Allowing water, shadows of plants and other external factors to define the flow of the initial base colours, Visentin outlines, almost sketches, creatures, figures, single letters or whole words on top of or proceeding from them. A sense of letting go, of a loss of control, even of trance emanates these paintings – a wanting towards chance as the harbinger of mystery. In this relinquishing of control is a sense of spontaneity that gives the paintings a hypnotic quality: a warm, magical, fluid world of images and stories. These images and stories are not figures of the imagination – they are recognizable and familiar as objects, scenes, expressions and symbols of our every-day. Apples sit beside tongues, the moon, a teary eye, an angel, two people sharing a bed, hearts, a gaping face, a shoe.

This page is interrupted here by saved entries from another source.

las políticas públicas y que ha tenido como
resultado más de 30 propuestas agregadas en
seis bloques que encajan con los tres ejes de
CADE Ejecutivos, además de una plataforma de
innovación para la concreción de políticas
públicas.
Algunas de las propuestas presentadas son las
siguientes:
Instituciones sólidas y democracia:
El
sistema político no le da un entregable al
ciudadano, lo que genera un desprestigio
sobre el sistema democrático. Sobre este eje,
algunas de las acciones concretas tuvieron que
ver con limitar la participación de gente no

Visentin summons this dream-like world from a fill of genres that span the history of the magic lantern to cartoons to doodles. The visual politics behind this aesthetic is far from the idea of the painter whose stroke is conceptual, whose reference can be clearly placed against a canon. It is akin to the surrealist interest in defying logic in representation. Yet, unlike surrealism, Visentin does not ask ‘why’, how to map the psyche, but is rather more engaged with the experience of the sensual and perhaps, more than an unlocking of the author’s unconscious, the paintings are an allegory of a self morphing into another. They are driven by a deeper, more bodily sense of transformation, where the self is constantly shifting, evolving, and dissolving into the world around it, a self in the process of becoming. Not knowing, one might think the work was made collectively – not two but more hands, not one steady but several different rhythms.
Lit from behind, fore- and background merge, the flat canvas unfolds a fictive space encompassing layers of dream-like fragments, appearing somewhere between painting, shadow play and set design. Laid out on a table, fragments of canvas are laid out like books. Moving between the works, they relate to the body, create meditative spaces of intermingling shapes that allude to landscapes, faces, expressions, mythological animals, plants and many other forms. Their installation seems almost archaic, like cave paintings holding memory and telling a story, evoking a sense of the historical that is deeply aware of its gap to reality. As much as they look back, though, they too look forward, playing freely with references in order to forge a new vocabulary that seeks to re-enchant the world.